(DATASET ENTRIES)
§
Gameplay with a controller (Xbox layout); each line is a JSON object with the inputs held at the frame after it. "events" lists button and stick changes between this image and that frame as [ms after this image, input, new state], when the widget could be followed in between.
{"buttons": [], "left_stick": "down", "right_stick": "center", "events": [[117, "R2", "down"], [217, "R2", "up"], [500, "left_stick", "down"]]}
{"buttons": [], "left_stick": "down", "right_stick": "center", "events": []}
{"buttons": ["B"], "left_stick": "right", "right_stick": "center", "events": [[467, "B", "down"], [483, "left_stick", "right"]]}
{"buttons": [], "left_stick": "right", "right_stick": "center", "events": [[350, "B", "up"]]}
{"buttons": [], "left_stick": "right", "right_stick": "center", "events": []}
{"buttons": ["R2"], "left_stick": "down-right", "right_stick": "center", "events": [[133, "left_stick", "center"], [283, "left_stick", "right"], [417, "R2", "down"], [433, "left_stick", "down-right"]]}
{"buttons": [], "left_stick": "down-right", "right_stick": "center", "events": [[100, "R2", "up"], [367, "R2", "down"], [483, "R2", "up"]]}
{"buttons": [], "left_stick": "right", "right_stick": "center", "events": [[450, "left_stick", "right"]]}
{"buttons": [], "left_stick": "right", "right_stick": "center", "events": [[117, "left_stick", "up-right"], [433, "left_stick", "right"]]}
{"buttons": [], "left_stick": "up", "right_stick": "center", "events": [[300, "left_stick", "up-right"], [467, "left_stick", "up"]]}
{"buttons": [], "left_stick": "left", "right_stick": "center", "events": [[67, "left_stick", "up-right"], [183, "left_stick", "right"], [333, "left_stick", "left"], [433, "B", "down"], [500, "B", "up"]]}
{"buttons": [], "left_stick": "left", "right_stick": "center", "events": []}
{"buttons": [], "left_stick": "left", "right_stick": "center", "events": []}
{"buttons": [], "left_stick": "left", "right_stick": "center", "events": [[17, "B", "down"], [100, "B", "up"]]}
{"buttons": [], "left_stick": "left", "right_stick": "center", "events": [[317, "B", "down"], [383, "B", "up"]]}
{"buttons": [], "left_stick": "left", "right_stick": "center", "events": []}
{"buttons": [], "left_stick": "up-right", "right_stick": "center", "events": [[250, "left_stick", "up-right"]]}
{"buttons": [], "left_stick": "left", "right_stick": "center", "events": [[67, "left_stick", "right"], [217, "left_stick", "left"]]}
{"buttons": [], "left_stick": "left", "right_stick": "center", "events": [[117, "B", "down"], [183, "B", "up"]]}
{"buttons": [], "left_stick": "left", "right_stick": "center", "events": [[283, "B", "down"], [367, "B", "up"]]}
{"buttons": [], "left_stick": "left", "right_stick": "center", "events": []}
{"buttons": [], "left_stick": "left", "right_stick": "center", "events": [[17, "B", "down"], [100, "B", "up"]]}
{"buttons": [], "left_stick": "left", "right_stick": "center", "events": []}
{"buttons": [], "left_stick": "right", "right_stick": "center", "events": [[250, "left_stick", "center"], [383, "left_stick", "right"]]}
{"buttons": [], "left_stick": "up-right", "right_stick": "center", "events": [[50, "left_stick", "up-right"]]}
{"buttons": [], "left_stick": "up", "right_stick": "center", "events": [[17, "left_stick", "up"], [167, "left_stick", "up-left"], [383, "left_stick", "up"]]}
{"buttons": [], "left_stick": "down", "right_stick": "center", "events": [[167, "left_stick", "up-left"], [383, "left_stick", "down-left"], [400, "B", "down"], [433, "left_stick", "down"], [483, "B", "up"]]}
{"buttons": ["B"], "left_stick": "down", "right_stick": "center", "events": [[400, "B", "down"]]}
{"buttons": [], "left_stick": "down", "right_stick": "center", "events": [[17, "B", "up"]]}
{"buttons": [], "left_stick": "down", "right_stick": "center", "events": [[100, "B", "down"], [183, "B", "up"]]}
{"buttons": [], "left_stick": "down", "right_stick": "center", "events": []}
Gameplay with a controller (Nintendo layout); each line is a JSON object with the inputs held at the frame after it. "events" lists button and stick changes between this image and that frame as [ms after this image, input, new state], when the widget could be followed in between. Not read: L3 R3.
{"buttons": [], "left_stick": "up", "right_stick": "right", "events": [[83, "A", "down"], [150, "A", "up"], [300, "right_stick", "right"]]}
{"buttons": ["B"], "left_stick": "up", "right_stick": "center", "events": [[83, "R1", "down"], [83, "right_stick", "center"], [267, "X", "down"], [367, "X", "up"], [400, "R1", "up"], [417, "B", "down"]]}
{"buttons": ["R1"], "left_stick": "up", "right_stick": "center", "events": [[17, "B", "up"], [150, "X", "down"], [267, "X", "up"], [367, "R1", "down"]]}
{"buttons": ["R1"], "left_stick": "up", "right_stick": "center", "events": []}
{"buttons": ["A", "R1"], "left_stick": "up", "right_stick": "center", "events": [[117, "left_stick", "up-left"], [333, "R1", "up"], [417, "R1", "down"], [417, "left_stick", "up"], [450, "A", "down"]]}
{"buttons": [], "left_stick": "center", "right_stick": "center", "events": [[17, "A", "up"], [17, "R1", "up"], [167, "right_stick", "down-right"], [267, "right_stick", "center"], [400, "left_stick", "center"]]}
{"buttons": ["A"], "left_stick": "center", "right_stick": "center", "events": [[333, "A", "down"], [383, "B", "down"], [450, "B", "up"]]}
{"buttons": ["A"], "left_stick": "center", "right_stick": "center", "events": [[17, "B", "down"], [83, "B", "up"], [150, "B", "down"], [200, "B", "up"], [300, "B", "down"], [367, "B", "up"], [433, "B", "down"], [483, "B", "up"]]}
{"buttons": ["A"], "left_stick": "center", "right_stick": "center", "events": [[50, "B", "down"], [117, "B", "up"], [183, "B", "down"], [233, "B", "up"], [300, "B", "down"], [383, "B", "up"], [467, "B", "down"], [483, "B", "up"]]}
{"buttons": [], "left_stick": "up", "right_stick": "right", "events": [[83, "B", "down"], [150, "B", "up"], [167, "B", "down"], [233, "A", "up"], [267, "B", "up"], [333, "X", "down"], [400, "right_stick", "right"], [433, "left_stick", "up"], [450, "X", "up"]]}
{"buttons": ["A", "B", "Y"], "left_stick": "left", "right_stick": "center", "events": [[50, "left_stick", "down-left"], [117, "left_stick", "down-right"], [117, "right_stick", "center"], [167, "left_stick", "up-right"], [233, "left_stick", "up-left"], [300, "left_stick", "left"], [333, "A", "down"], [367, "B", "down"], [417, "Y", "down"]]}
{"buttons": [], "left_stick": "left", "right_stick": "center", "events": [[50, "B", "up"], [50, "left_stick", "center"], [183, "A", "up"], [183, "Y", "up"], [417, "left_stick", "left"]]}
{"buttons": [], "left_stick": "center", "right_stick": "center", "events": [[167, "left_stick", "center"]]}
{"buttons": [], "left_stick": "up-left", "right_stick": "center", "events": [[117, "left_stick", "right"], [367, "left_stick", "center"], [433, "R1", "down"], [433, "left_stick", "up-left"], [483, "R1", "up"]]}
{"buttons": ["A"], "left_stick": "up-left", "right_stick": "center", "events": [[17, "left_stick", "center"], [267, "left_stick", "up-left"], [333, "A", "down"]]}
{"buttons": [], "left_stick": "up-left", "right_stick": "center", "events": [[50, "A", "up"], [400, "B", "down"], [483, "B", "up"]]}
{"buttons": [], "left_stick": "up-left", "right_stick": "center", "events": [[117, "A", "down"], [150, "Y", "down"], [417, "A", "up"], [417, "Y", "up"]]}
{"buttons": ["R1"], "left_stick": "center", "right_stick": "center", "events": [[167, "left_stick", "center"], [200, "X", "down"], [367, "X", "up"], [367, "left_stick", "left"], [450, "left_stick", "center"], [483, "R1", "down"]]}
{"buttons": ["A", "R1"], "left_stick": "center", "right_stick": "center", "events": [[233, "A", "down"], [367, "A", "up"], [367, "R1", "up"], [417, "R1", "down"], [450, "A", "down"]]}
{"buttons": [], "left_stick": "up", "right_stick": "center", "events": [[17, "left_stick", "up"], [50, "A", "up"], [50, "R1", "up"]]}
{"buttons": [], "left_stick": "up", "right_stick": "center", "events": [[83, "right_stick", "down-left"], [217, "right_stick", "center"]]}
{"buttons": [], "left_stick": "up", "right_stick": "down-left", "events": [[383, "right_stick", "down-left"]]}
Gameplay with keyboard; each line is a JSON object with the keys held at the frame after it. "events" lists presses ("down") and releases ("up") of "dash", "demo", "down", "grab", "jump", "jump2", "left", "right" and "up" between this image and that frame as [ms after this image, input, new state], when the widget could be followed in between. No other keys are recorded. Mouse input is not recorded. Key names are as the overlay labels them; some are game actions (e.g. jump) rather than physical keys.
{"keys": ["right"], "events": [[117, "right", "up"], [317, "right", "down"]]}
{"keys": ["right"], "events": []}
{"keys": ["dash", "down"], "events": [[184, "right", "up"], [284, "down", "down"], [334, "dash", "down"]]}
§
(WORK ITEM) Show, from the listing above, each line that contains the word "dash".

(WRITTEN ANSWER)
Gameplay with keyboard; each line is a JSON object with the keys held at the frame after it. "events" lists presses ("down") and releases ("up") of "dash", "demo", "down", "grab", "jump", "jump2", "left", "right" and "up" between this image and that frame as [ms after this image, input, new state], when the widget could be followed in between. No other keys are recorded. Mouse input is not recorded. Key names are as the overlay labels them; some are game actions (e.g. jump) rather than physical keys.
{"keys": ["dash", "down"], "events": [[184, "right", "up"], [284, "down", "down"], [334, "dash", "down"]]}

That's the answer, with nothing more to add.